Neural mechanisms underlying melodic perception and memory for pitch

• Published in: The Journal of neuroscience Vol. 14; no. 4; pp. 1908 - 1919
• Main Authors: Zatorre, RJ, Evans, AC, Meyer, E
• Format: Journal Article
• Language: English
• Published: United States Soc Neuroscience 01.04.1994; Society for Neuroscience
• Subjects: Auditory Perception; Brain - blood supply; Brain - diagnostic imaging; Brain - physiology; Cerebellum - blood supply; Cerebellum - diagnostic imaging; Cerebellum - physiology; Cerebral Cortex - blood supply; Cerebral Cortex - diagnostic imaging; Cerebral Cortex - physiology; Cerebrovascular Circulation; Female; Frontal Lobe - blood supply; Frontal Lobe - diagnostic imaging; Frontal Lobe - physiology; Gyrus Cinguli - blood supply; Gyrus Cinguli - diagnostic imaging; Gyrus Cinguli - physiology; Humans; Inferior Colliculi - blood supply; Inferior Colliculi - diagnostic imaging; Inferior Colliculi - physiology; Magnetic Resonance Imaging; Male; Memory - physiology; Music; Neurons - diagnostic imaging; Neurons - physiology; Noise; Oxygen Radioisotopes; Radionuclide Imaging; Regional Blood Flow; Temporal Lobe - blood supply; Temporal Lobe - diagnostic imaging; Temporal Lobe - physiology
• ISSN: 0270-6474; 1529-2401
• DOI: 10.1523/jneurosci.14-04-01908.1994

The neural correlates of music perception were studied by measuring cerebral blood flow (CBF) changes with positron emission tomography (PET). Twelve volunteers were scanned using the bolus water method under four separate conditions: (1) listening to a sequence of noise bursts, (2) listening to unfamiliar tonal melodies, (3) comparing the pitch of the first two notes of the same set of melodies, and (4) comparing the pitch of the first and last notes of the melodies.
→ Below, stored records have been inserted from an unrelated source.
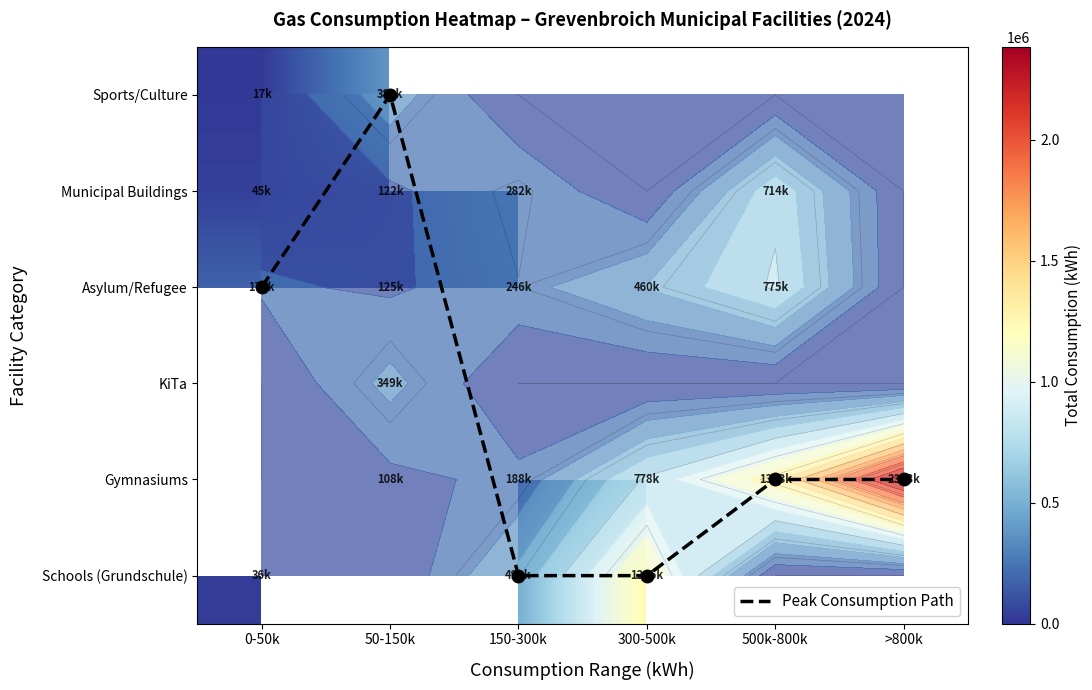

What is the difference between the Peak Consumption Path values at 300-500k and 500k-800k?

1.0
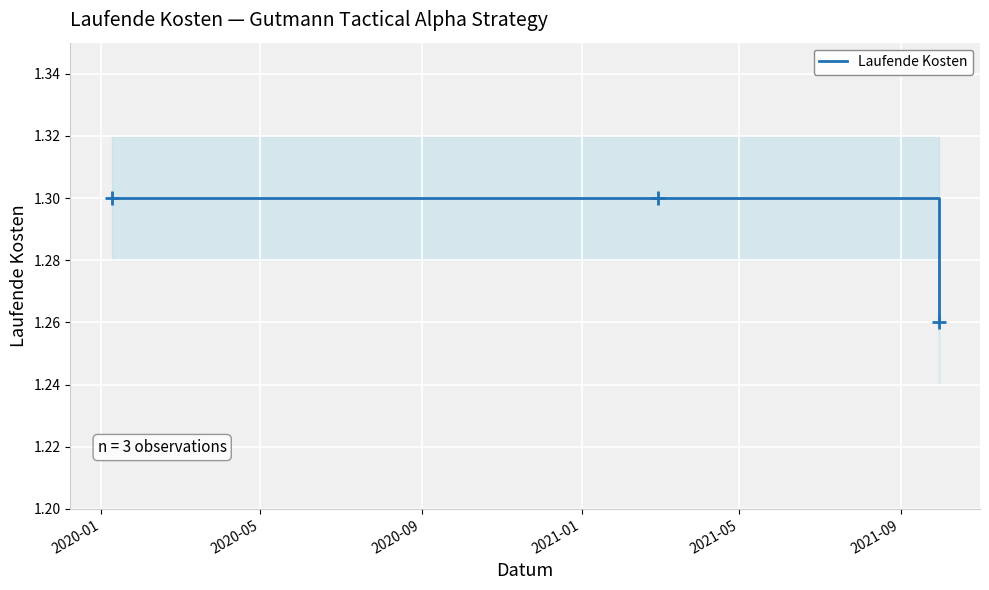

Between 2020-05 and 2020-09, which is larger?

2020-05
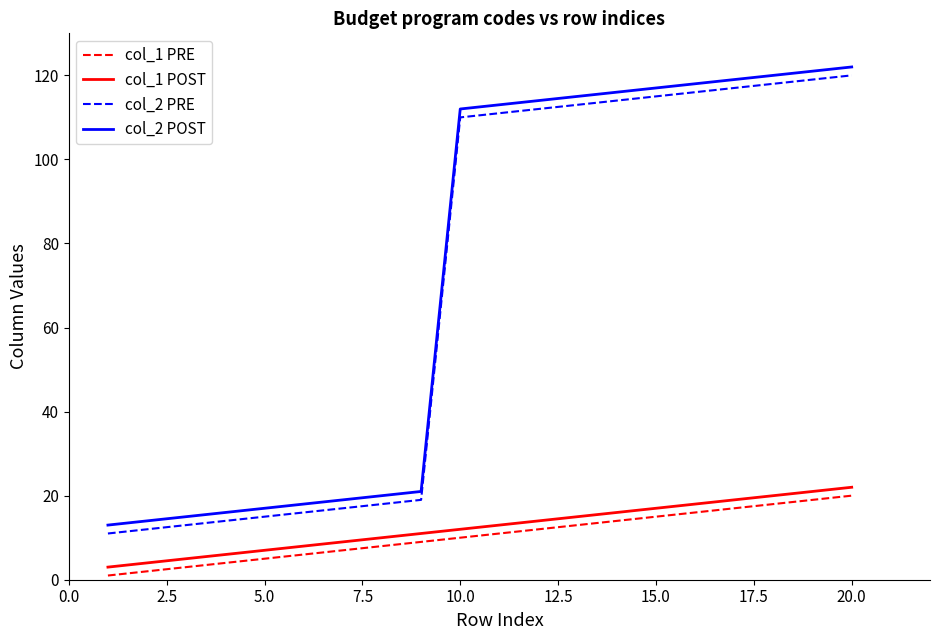

True or false: col_1 PRE and col_2 PRE intersect in this chart.

False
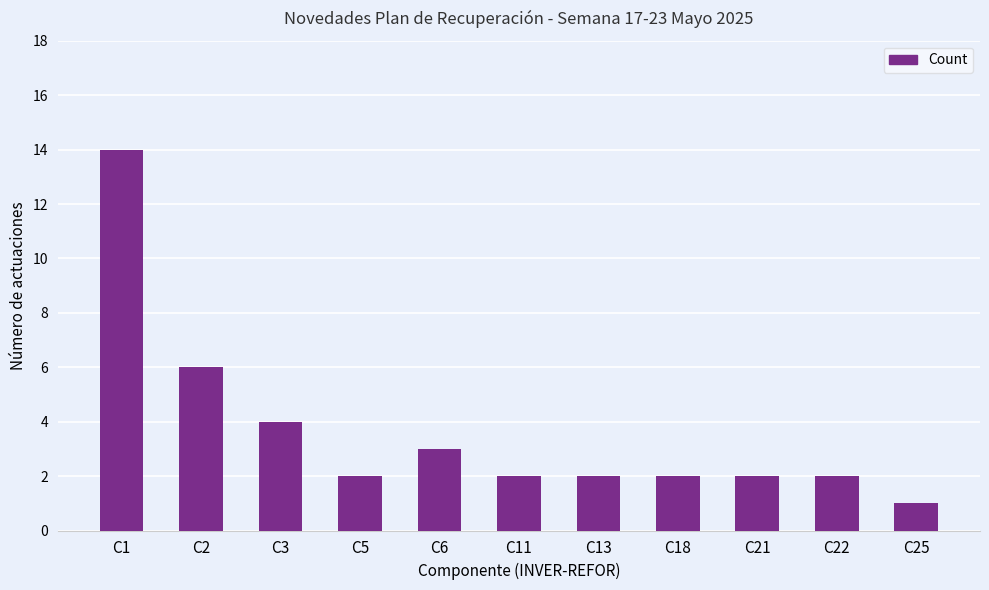

At which label is the value closest to 7?

C2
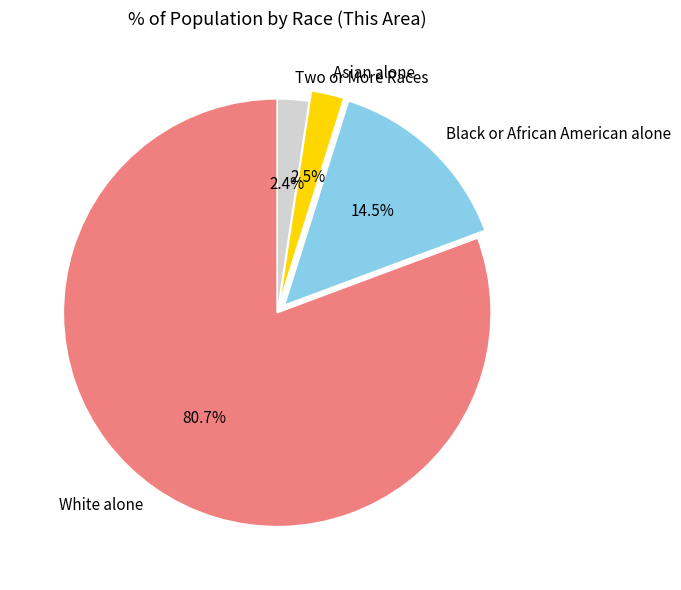

Combined, do Black or African American alone and Asian alone account for over 50%?

No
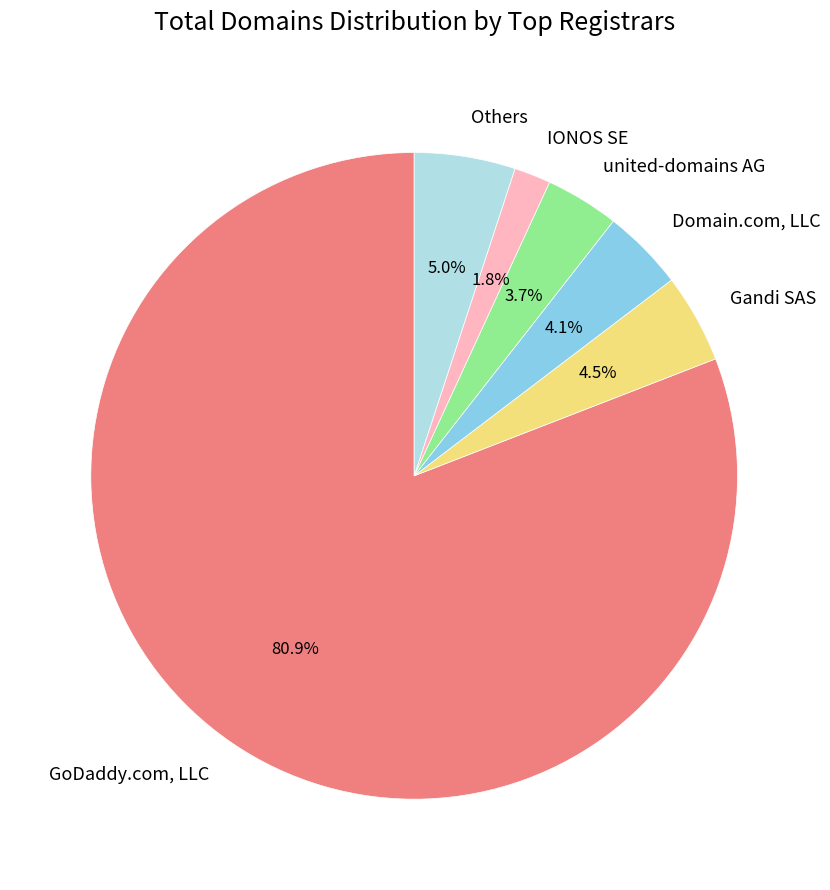

To the nearest percent, what portion does united-domains AG represent?

4%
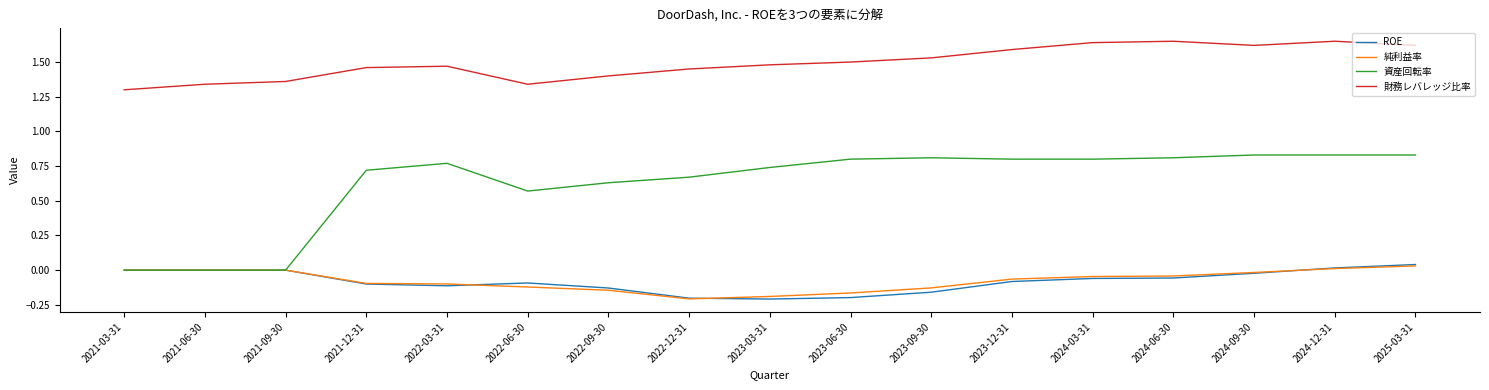

True or false: 財務レバレッジ比率 and 純利益率 intersect in this chart.

False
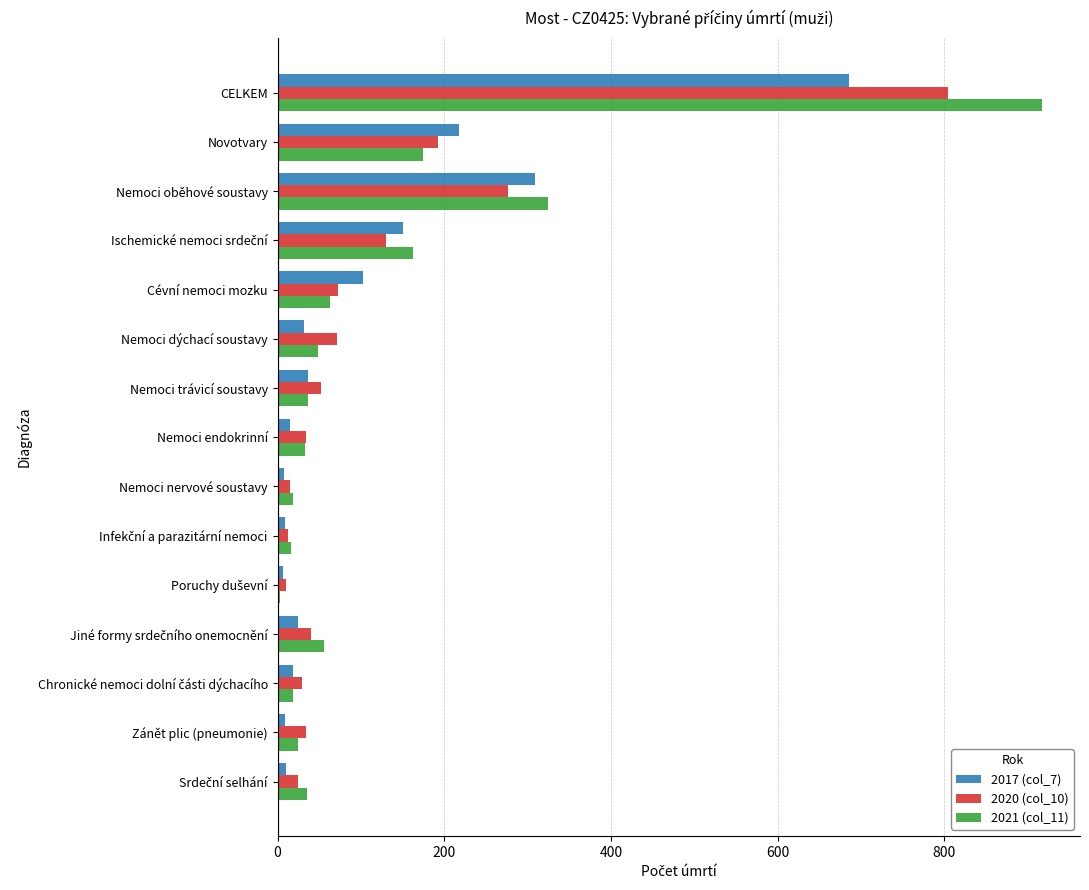

At how many categories does at least one series exceed 91?

5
The latter two conditions were designed to investigate short-term pitch retention under low or high memory load, respectively. Subtraction of the obtained PET images, superimposed on matched MRI scans, provides anatomical localization of CBF changes associated with specific cognitive functions. Listening to melodies, relative to acoustically matched noise sequences, resulted in CBF increases in the right superior temporal and right occipital cortices. Pitch judgments of the first two notes of each melody, relative to passive listening to the same stimuli, resulted in right frontal-lobe activation. Analysis of the high memory load condition relative to passive listening revealed the participation of a number of cortical and subcortical regions, notably in the right frontal and right temporal lobes, as well as in parietal and insular cortex. Both pitch judgment conditions also revealed CBF decreases within the left primary auditory cortex. We conclude that specialized neural systems in the right superior temporal cortex participate in perceptual analysis of melodies; pitch comparisons are effected via a neural network that includes right prefrontal cortex, but active retention of pitch involves the interaction of right temporal and frontal cortices.